We can be at ease, because our God is always alert.  

Today’s Psalm, 121, says, he who watches over… will neither slumber nor sleep.  The LORD watches over you– by day… by night.  Our timeless God is present and alert, always. God will keep you, the Psalm says.  God will keep your life.  God never slumbers, so we can. We can be still, when all around is the rough sea.

This is the Supreme Being we worship here.  This is the One we seek to hear.  To see.  To know.  To befriend.  To obey.  To serve with.  To love.  ‘Hearing from God’ is about this God, who is present, even when all seems lost, even when God seems lost to us.

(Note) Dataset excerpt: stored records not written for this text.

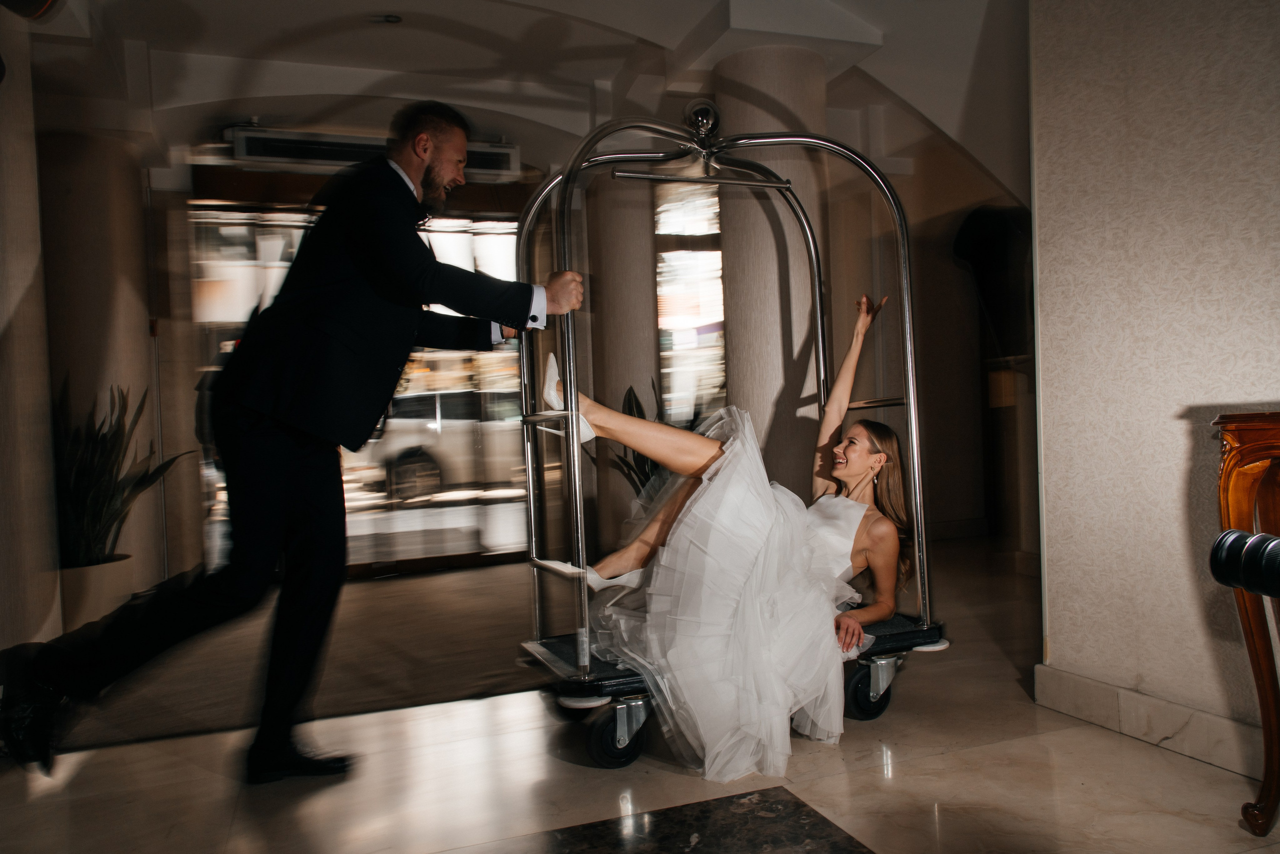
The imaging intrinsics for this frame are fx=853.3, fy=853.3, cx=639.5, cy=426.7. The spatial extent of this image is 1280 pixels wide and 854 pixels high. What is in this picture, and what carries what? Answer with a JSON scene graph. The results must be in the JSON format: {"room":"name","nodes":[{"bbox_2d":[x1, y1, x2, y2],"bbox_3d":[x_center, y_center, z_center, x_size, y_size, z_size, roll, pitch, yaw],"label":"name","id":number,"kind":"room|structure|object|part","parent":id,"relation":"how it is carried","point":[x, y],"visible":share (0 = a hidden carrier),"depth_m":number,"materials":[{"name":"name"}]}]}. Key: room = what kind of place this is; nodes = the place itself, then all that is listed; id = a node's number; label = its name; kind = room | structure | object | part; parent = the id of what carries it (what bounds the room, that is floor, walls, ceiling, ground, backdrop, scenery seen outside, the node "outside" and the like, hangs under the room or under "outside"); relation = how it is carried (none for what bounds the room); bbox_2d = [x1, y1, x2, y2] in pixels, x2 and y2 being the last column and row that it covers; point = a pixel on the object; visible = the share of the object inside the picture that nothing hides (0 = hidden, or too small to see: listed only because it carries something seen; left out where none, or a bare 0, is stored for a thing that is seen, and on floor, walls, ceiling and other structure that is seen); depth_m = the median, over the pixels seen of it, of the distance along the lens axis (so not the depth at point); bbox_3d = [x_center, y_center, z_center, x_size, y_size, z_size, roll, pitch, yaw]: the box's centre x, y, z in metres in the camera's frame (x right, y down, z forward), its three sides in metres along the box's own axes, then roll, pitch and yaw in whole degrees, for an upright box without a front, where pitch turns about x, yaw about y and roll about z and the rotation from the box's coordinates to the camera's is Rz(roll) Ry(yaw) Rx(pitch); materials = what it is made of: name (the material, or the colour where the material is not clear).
{"room":"lobby","nodes":[
{"label":"lobby","id":0,"kind":"room"},
{"bbox_2d":[0,5,61,652],"bbox_3d":[-2.644,-0.439,3.272,0.586,2.847,0.948,-2,1,-20],"label":"left wall","id":1,"kind":"structure","parent":0,"point":[1,327],"depth_m":3.37,"materials":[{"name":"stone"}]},
{"bbox_2d":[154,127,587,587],"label":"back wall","id":2,"kind":"structure","parent":0,"point":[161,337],"depth_m":5.76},
{"bbox_2d":[190,190,530,577],"bbox_3d":[-1.719,-0.270,5.815,2.445,2.499,0.182,-2,1,-20],"label":"glass door","id":3,"kind":"structure","parent":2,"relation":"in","point":[442,354],"depth_m":5.76,"materials":[{"name":"glass"}]},
{"bbox_2d":[14,0,1032,200],"bbox_3d":[-0.069,-2.098,3.864,7.273,0.317,5.802,-2,1,-20],"label":"ceiling","id":4,"kind":"structure","parent":0,"point":[597,75],"depth_m":4.79,"materials":[{"name":"white paint"}]},
{"bbox_2d":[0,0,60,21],"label":"light","id":5,"kind":"object","parent":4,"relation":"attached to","point":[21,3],"visible":0.98,"depth_m":2.86,"materials":[{"name":"black"}]},
{"bbox_2d":[226,124,519,180],"bbox_3d":[-1.719,-1.792,5.579,1.790,0.254,0.263,-2,1,-20],"label":"air conditioner","id":6,"kind":"object","parent":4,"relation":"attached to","point":[254,153],"visible":0.74,"depth_m":5.41,"materials":[{"name":"white"}]},
{"bbox_2d":[370,13,401,23],"bbox_3d":[-1.313,-2.110,4.407,0.160,0.040,0.155,-2,1,-20],"label":"ceiling light","id":7,"kind":"object","parent":4,"relation":"attached to","point":[392,18],"visible":0.98,"depth_m":4.40,"materials":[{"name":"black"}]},
{"bbox_2d":[0,535,1279,853],"bbox_3d":[0.300,0.996,2.364,6.631,0.108,7.302,-2,1,-20],"label":"floor","id":8,"kind":"structure","parent":0,"point":[910,765],"depth_m":2.34,"materials":[{"name":"stone"}]},
{"bbox_2d":[59,553,140,634],"bbox_3d":[-2.699,0.839,4.157,0.432,0.354,0.443,-2,1,-20],"label":"plant pot","id":9,"kind":"object","parent":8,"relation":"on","point":[111,571],"visible":0.48,"depth_m":4.01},
{"bbox_2d":[53,379,186,566],"bbox_3d":[-2.643,0.237,4.144,0.819,0.942,0.778,-2,1,-20],"label":"potted plant","id":10,"kind":"object","parent":9,"relation":"in","point":[98,511],"visible":0.6,"depth_m":4.08,"materials":[{"name":"green plant"}]},
{"bbox_2d":[42,127,173,600],"bbox_3d":[-3.250,-0.337,5.104,0.648,2.760,0.658,-2,1,-20],"label":"column","id":11,"kind":"structure","parent":8,"relation":"on","point":[141,327],"depth_m":4.86,"materials":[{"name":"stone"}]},
{"bbox_2d":[2,99,585,787],"bbox_3d":[-0.896,0.018,2.558,1.278,1.932,0.759,-2,1,-20],"label":"man","id":12,"kind":"object","parent":8,"relation":"on","point":[289,451],"visible":0.99,"depth_m":2.36},
{"bbox_2d":[50,561,549,752],"bbox_3d":[-1.253,0.979,4.279,3.059,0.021,2.634,-2,1,-20],"label":"rug","id":13,"kind":"object","parent":8,"relation":"on","point":[359,700],"visible":0.57,"depth_m":3.54,"materials":[{"name":"brown carpet"}]},
{"bbox_2d":[578,167,660,553],"bbox_3d":[-0.133,-0.553,5.974,0.570,2.943,0.602,-2,1,-20],"label":"column","id":14,"kind":"structure","parent":8,"relation":"on","point":[634,292],"depth_m":5.73,"materials":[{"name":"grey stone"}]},
{"bbox_2d":[585,378,666,500],"bbox_3d":[0.020,0.267,5.268,0.699,1.106,0.729,-2,1,-20],"label":"potted plant","id":15,"kind":"object","parent":8,"relation":"on","point":[627,464],"visible":0.24,"depth_m":5.23,"materials":[{"name":"green plant"}]},
{"bbox_2d":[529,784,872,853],"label":"floor inlay","id":16,"kind":"object","parent":8,"relation":"in","point":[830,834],"visible":0.98,"depth_m":2.00,"materials":[{"name":"black stone"}]},
{"bbox_2d":[515,105,946,771],"bbox_3d":[0.288,-0.038,2.842,1.388,1.992,0.726,-2,1,-20],"label":"luggage cart","id":17,"kind":"object","parent":8,"relation":"on","point":[587,678],"visible":0.75,"depth_m":2.82,"materials":[{"name":"metal"}]},
{"bbox_2d":[552,289,915,785],"bbox_3d":[0.286,0.197,2.681,1.263,1.341,0.940,-2,1,-20],"label":"woman","id":18,"kind":"object","parent":17,"relation":"on","point":[862,449],"visible":0.89,"depth_m":2.43},
{"bbox_3d":[0.757,0.843,2.807,0.147,0.195,0.114,-2,1,-20],"label":"wheel","id":19,"kind":"part","parent":17,"relation":"part of","materials":[{"name":"black rubber"}]},
{"bbox_2d":[714,44,829,485],"bbox_3d":[0.742,-0.572,4.754,0.609,2.985,0.621,-2,1,-20],"label":"column","id":20,"kind":"structure","parent":8,"relation":"on","point":[775,83],"depth_m":4.52,"materials":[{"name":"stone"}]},
{"bbox_2d":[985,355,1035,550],"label":"pedestal","id":21,"kind":"object","parent":8,"relation":"on","point":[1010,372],"visible":0.47,"depth_m":5.47,"materials":[{"name":"brown"}]},
{"bbox_2d":[1211,411,1279,834],"bbox_3d":[1.682,0.447,1.524,0.452,0.954,1.222,-2,1,-20],"label":"wooden table","id":22,"kind":"object","parent":8,"relation":"on","point":[1251,650],"visible":0.95,"depth_m":1.89,"materials":[{"name":"brown wood"}]},
{"bbox_2d":[1209,527,1279,597],"bbox_3d":[0.922,0.188,1.073,0.246,0.114,0.277,-2,1,-20],"label":"camera","id":23,"kind":"object","parent":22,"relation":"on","point":[1226,536],"visible":0.98,"depth_m":1.14,"materials":[{"name":"black"}]},
{"bbox_2d":[655,175,725,422],"bbox_3d":[0.466,-0.611,6.350,0.796,2.490,0.322,-2,1,-20],"label":"window","id":24,"kind":"structure","parent":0,"point":[670,317],"depth_m":6.29,"materials":[{"name":"glass"}]},
{"bbox_2d":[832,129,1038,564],"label":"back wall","id":25,"kind":"structure","parent":0,"point":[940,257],"depth_m":6.22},
{"bbox_2d":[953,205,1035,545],"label":"archway","id":26,"kind":"object","parent":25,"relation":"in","point":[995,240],"visible":0.55,"depth_m":5.71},
{"bbox_2d":[1027,0,1279,769],"bbox_3d":[2.056,-0.635,1.140,0.243,3.096,3.804,-2,1,-20],"label":"right wall","id":27,"kind":"structure","parent":0,"point":[1176,429],"depth_m":2.46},
{"bbox_2d":[1034,663,1262,779],"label":"baseboard","id":28,"kind":"structure","parent":27,"relation":"attached to","point":[1090,685],"depth_m":2.46,"materials":[{"name":"white stone"}]},
{"label":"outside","id":29,"kind":"structure","parent":0,"visible":0},
{"label":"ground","id":30,"kind":"structure","parent":29,"visible":0},
{"bbox_2d":[366,386,526,497],"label":"car","id":31,"kind":"object","parent":30,"relation":"on","point":[409,424],"visible":0.43,"materials":[{"name":"white metal"}]}
]}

Years ago, author and pastor Richard Foster was working in a family counselling centre, and was becoming interested in how prayers of healing worked with emotional needs.  
A man came to him who had lived in constant fear and bitterness for twenty-eight years.  He would wake up at night, screaming and in a cold sweat. He lived in constant depression, so much so that his wife said that he had not laughed for many years.

The man told Foster the story of what had happened those many years before that had caused such a deep sadness to hang over him.  He was in Italy during the Second World War and was in charge of a mission of thirty-three men.  They became trapped by enemy gunfire.  With deep sorrow in his eyes, this man related how he had prayed desperately that God would get them out of that mess. It was not to be.  He had to send his men out two by two and watch them get killed.  Finally in the early hours of the morning he was able to escape with six men – four seriously wounded.  He had only a flesh wound.  He said that the experience turned him into an atheist.  Certainly, his heart was filled with rage, bitterness, and guilt.

His counsellor, Foster, said, ‘Don’t you know that Jesus Christ, the Son of God who lives in the eternal now, can enter that old painful memory and heal it so that it will no longer control you?’  He did not know this was possible.  Foster asked if he would mind if he prayed for him – never might that he was an atheist; he would have faith for him.  He nodded his consent.  Sitting beside him with his hand on the man’s shoulder, Richard Foster invited the Lord Jesus to go back those twenty-eight years and walk through that day with this good man.  ‘Please Lord,’ Foster asked, ‘draw out the hurt and the hate and the sorrow and set him free.’  Almost as an afterthought, he asked for peaceful sleep to be one of the evidences of this healing work, for the fellow had not slept well for all those years.  ‘Amen.’

The next week he came up to the counsellor with a sparkle in his eyes and a brightness on his face…  ‘Every night I have slept soundly and each morning I have awakened with a hymn on my mind.  And I am happy… happy for the first time in twenty-eight years.’ …That was many years ago, and the wonderful thing is that although this man… had the normal ups and downs of life since then, the old sorrows… never returned.  (Richard Foster, Prayer: Finding the Heart’s True Home, 1992, pp. 218-19)

Perfect love casts out fear, says scripture.(1 Jn 4:18)  This testimony of a man about freedom from the past is but one example, and you have your own stories to tell.  You know this already.  God will keep you.  Even when there is silence.  When God seems not even to be there, to exist.  One poet prayed:

In Your presence there is an absence
silencing my greatest fear.
It is with You that I know the essence
of what is life, now that You’re near.

It is in the absence of Your presence
that I rekindle my desire;
and it is when I am without You
That I burn, an inextinguishable fire.

In Your presence there is an absence
of all that preys upon my mind;
for my heart’s desire’s before me,
and I leave all else behind.

It is in the absence of Your presence
that I have learned to be apart.
It is without You that I am with You;
for You are Joy within my heart.

  • Janet Rimmer

Then, when the hidden God says, “Go,” we may go, confidently.  Then, when the Cosmic Christ says, “I will go back in your life and be there for you,” we find freedom from our past.  Then, when the Spirit of Truth speaks ever so quietly, we will recognize and understand.  God will keep your life.  

Next Sunday we will explore some factors of God’s still, small voice that help us recognize it as the voice of the Master.